Enough is enough! No more sleepless nights, you’ve decided to free yourself from the shackles of debt. You’ve been reading up on how to do this and found that the experts agree you should start by paying off your debts with the highest interest rates first.

The experts are wrong.

Granted, paying off the most expensive debt first makes mathematical sense. Clearing credit cards and loans with the highest interest rate will minimise the cost of becoming debt free.

So why, when it’s the rational thing to do, do I advise you to pay your smallest debts first and not your most expensive ones? Because people are not rational! If you were, you wouldn’t have gotten into this mess, would you?

Many people who undertake this task by tackling debts with the highest rates first become discouraged after a while. It’s only natural; we need to feel we’re making progress to stay motivated.

It’s easier to settle a small debt first and the sense of gratification you’ll get from doing so will fuel your desire to sort out the rest in rapid succession. Every time you settle a debt you free up cash that can go towards your next debt, creating momentum that will eventually see you entirely debt free.

So, the main reason for this ‘strange’ advice is the massive psychological boost you’ll get from seeing results sooner than you would have otherwise.

Stay motivated and become debt free by doing the following:

  • Order all your debts from those with the smallest to those with the largest balance.

  • Ensure you continue to make the minimum payments on all your debt.

  • Decide how much extra you can spend on repaying your debt.

  • Add to the minimum payment this extra amount until you’ve serviced the smallest debt.

  • When the smallest debt is paid, continue with the next one on your list.
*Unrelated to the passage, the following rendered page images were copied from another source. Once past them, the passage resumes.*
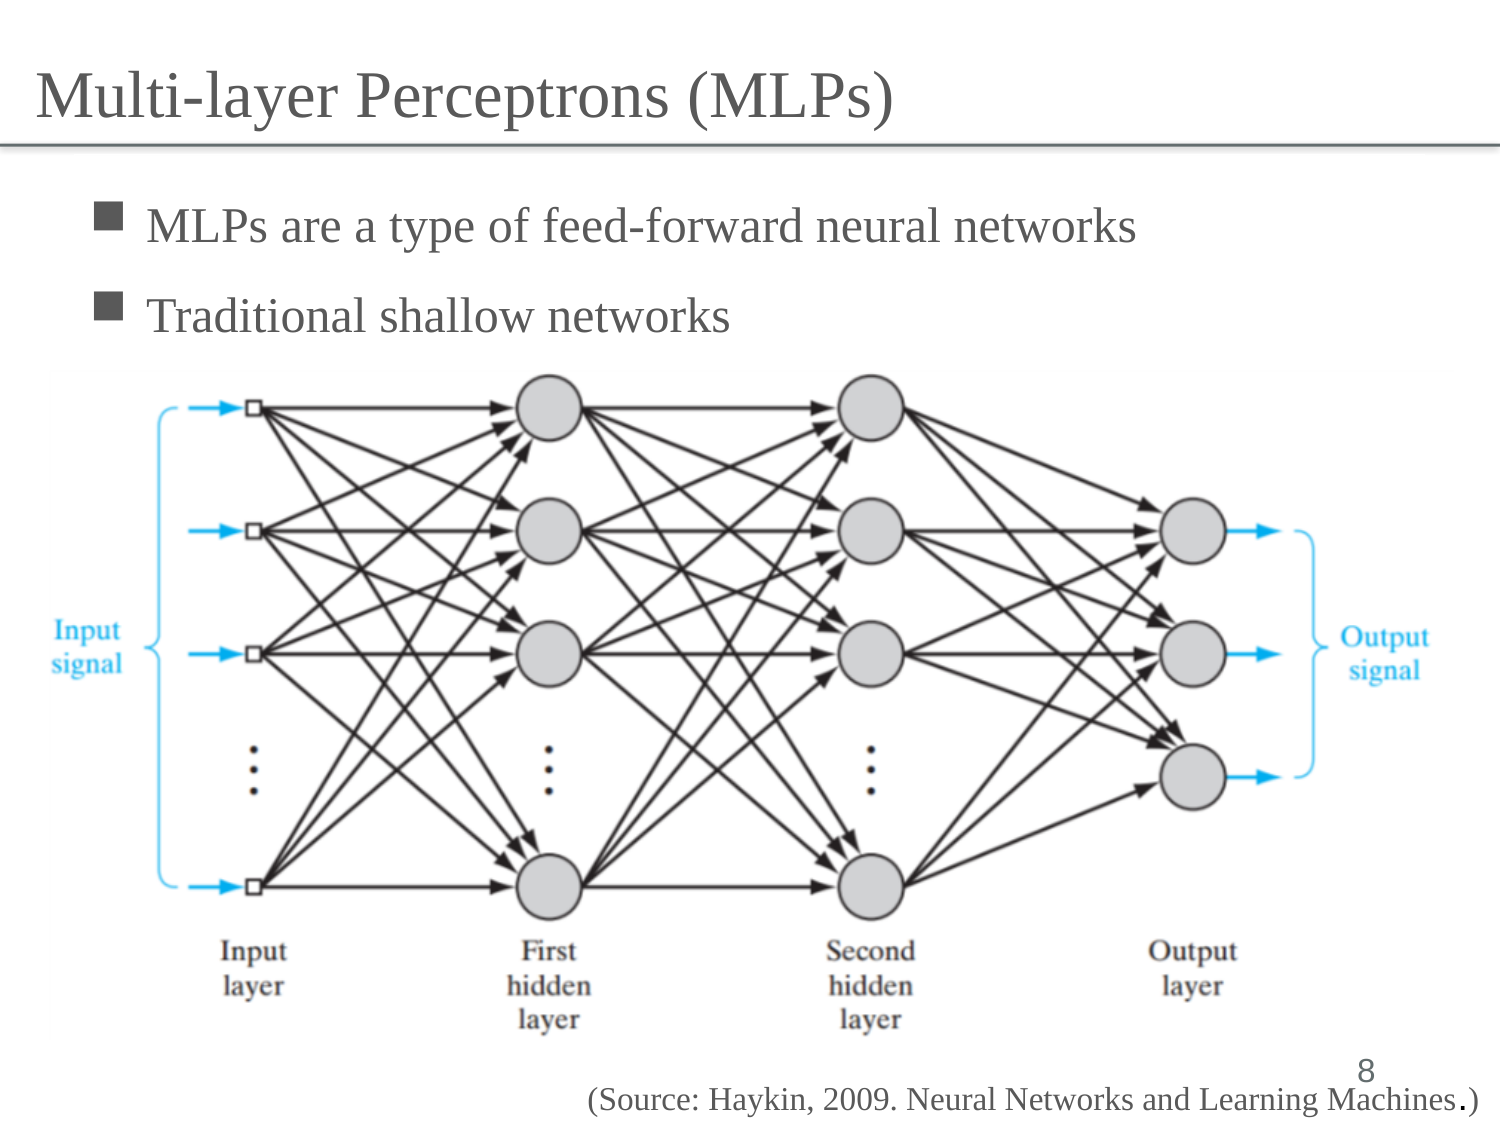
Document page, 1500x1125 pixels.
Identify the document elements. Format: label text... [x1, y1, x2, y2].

text_box MLPs are a type of feed-forward neural networks Traditional shallow networks [74, 154, 1425, 368]
text_box (Source: Haykin, 2009. Neural Networks and Learning Machines.) [572, 1065, 1495, 1125]
text_box Multi-layer Perceptrons (MLPs) [20, 3, 1480, 139]
picture [48, 370, 1454, 1040]
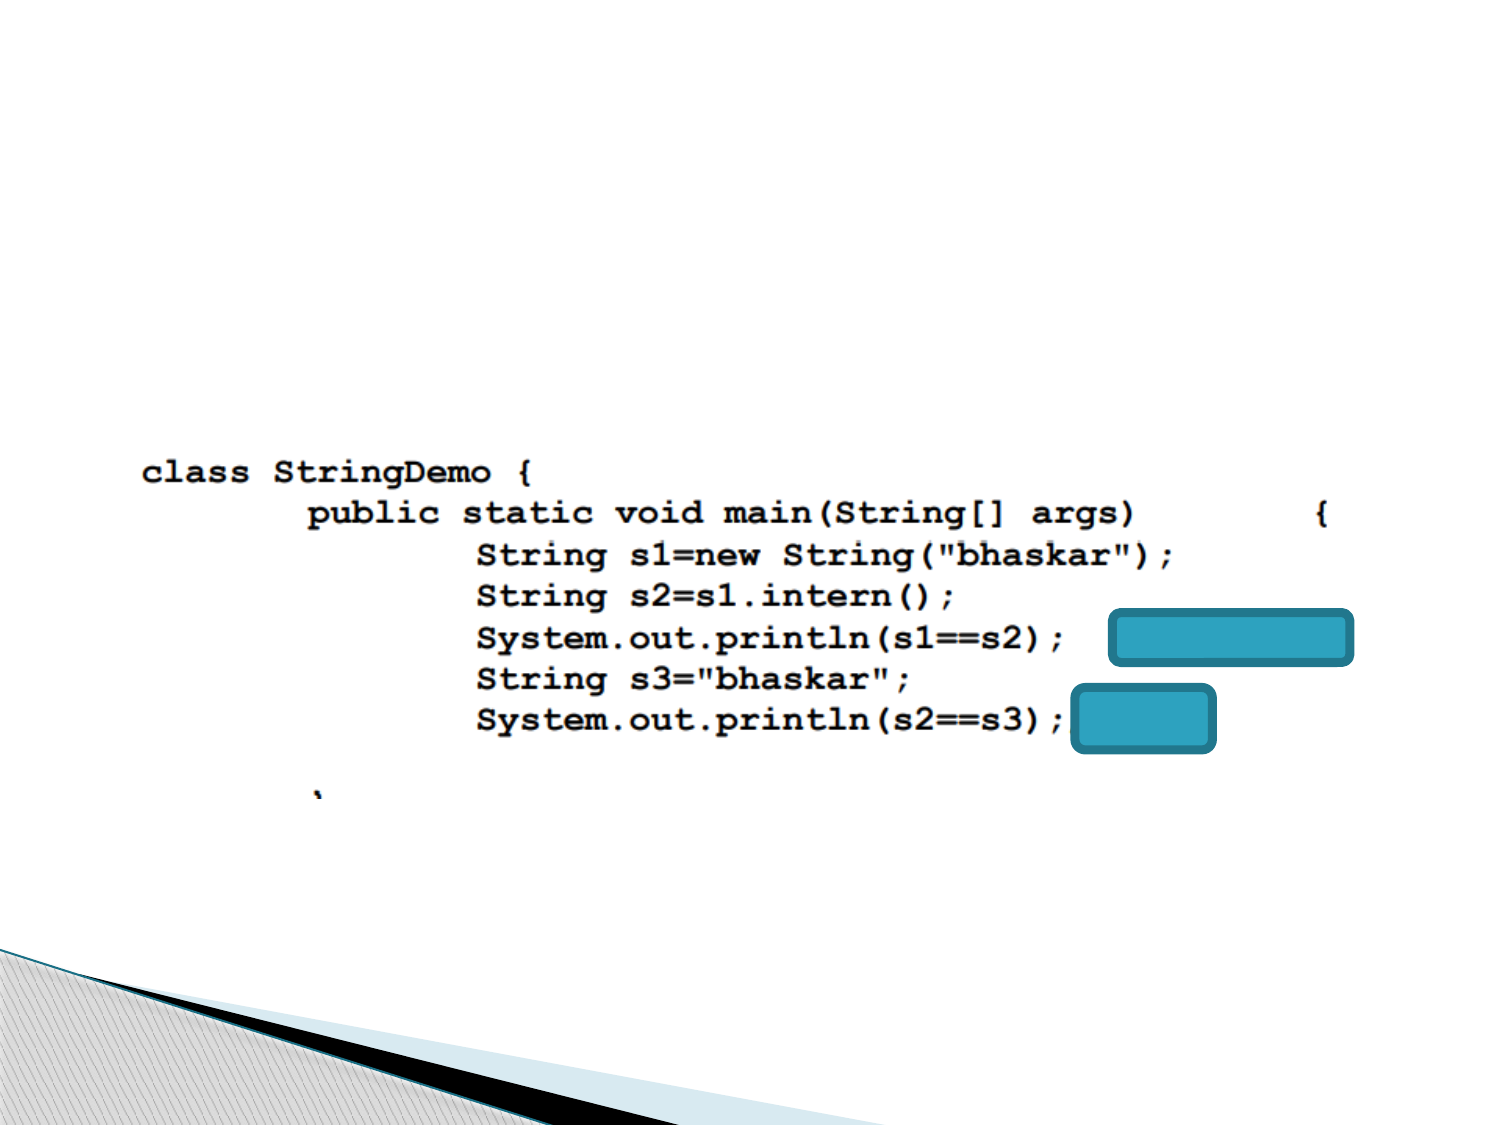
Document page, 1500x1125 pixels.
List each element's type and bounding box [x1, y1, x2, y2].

list [76, 429, 1424, 799]
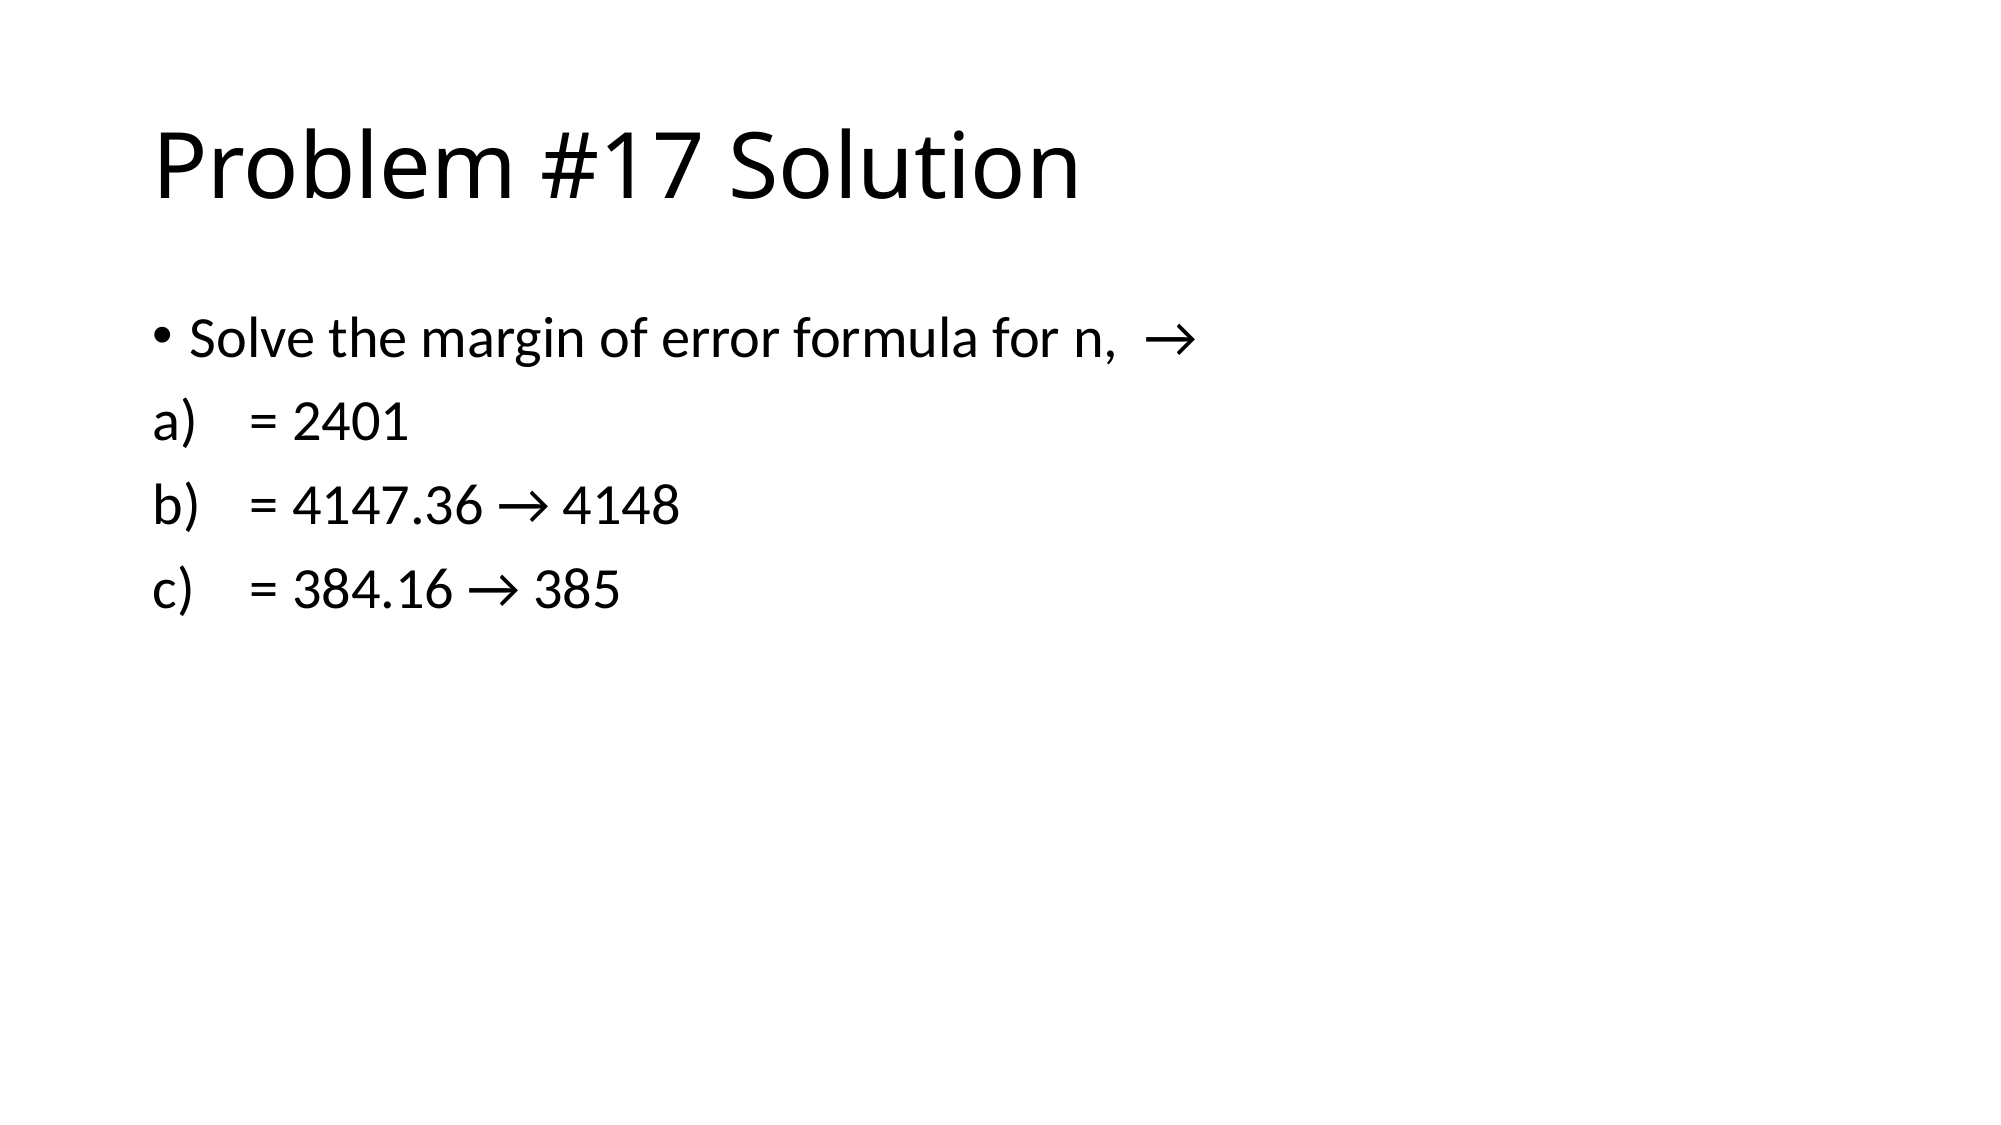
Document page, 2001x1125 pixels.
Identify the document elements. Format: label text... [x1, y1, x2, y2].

title Problem #17 Solution [137, 59, 1863, 278]
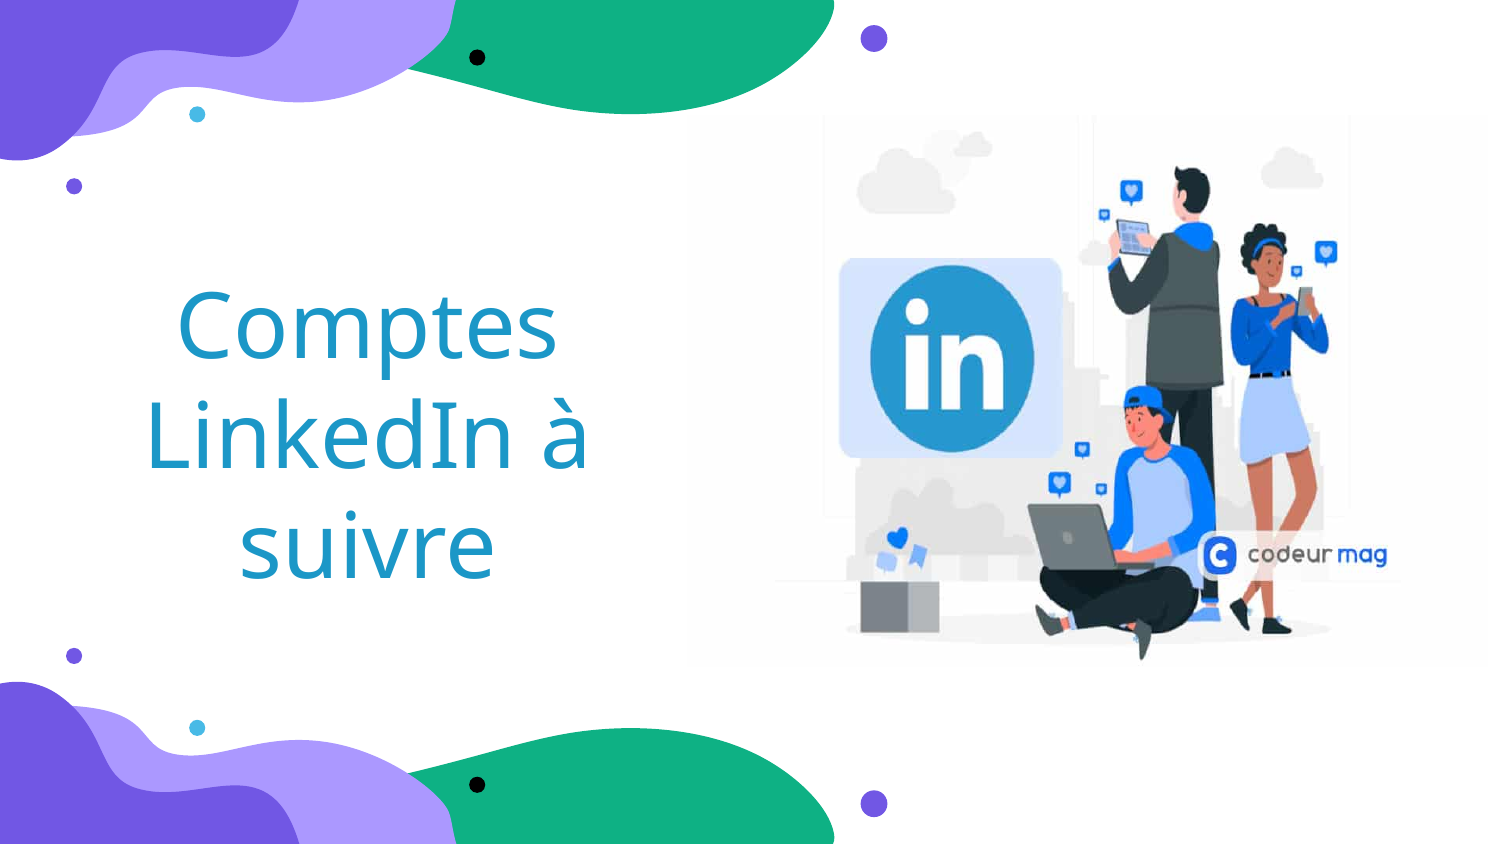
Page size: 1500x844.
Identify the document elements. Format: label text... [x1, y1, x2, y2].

title Comptes LinkedIn à suivre [12, 378, 682, 486]
picture [687, 115, 1488, 668]
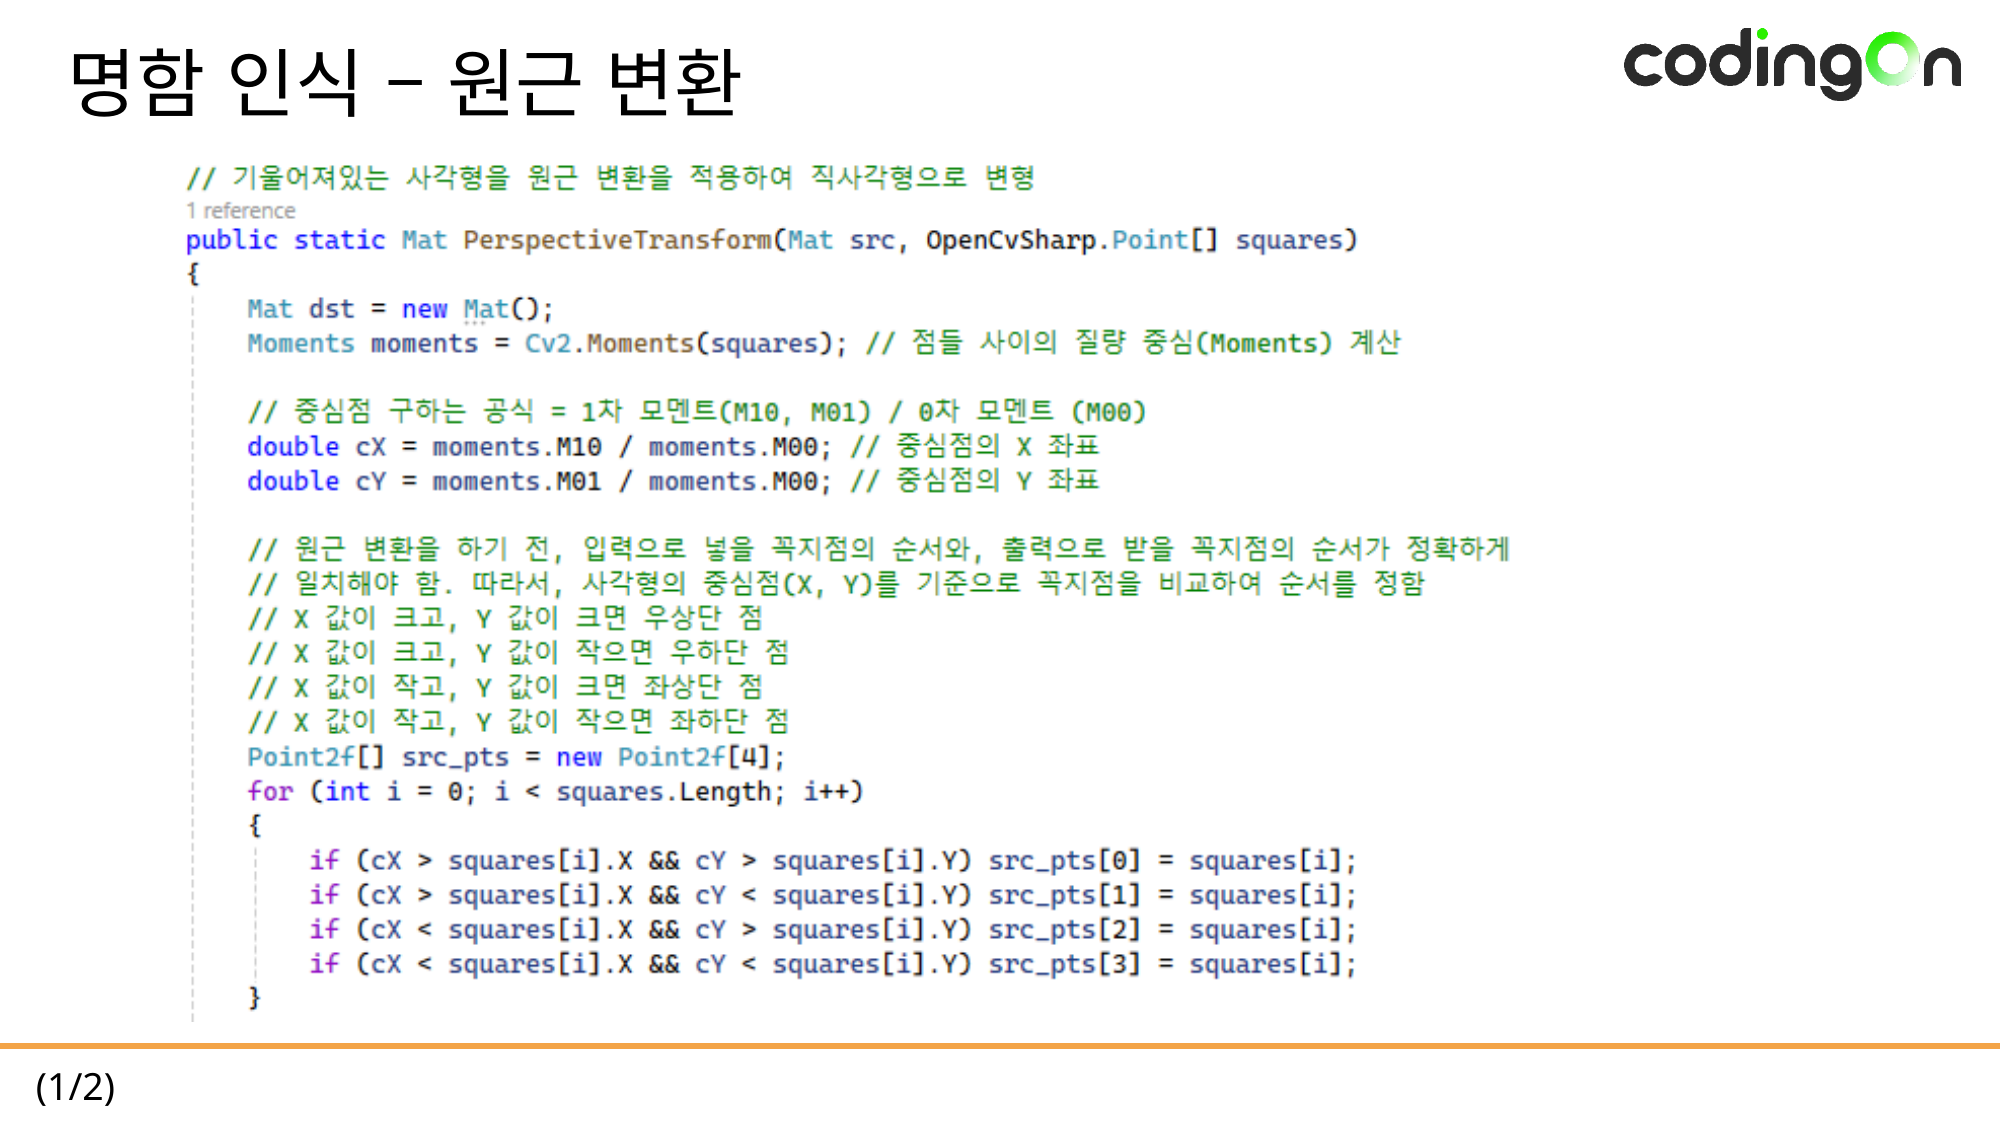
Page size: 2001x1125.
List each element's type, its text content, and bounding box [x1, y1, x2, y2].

text_box (1/2) [21, 1055, 131, 1115]
picture [1624, 28, 1961, 101]
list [180, 156, 1524, 1022]
title 명함 인식 – 원근 변환 [52, 17, 1492, 157]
Add the cash you have freed up (the minimum payment of the first debt) to the minimum payment of the second debt as well as the extra amount that you paid into the first one over and above the minimum.

  • Repeat until you regain your freedom!

By the time you’ve reached the last and largest outstanding debt on your list, the extra amount should have grown much larger than the paltry amount you could afford to add to the minimum payment of the first debt.

Here’s an example of how this method would work:

  • Debt A: R7500 (Minimum monthly payment R450)

  • Debt B: R750 (Minimum monthly payment R75)

  • Debt C: R15 000 (Minimum monthly payment R600)

  • Debt D: R1500 (Minimum monthly payment R78)

    You would have to pay a minimum of R1203 per month and would deal with Debt B first.

    Assuming you can pay R300 extra per month, you would pay R375 into Debt B while only paying the minimum amount into the other debts.

    After setting Debt B you’ll start attacking Debt D. Add Debt B’s minimum payment of R75 to the extra R300 as well as the Debt D’s minimum of R78. You’ll now be paying R453 instead of R78.

    Even if you can’t afford the initial extra R300, you’ll be able to pay R153 instead of R78 into Debt D after servicing Debt B.

    If you are highly indebted you might want to consider stopping your retirement contributions for a year or so to free up some cash for your debts. Also, if the balances of two or more debts are very close, it would make sense to tackle the most expensive of those debts first.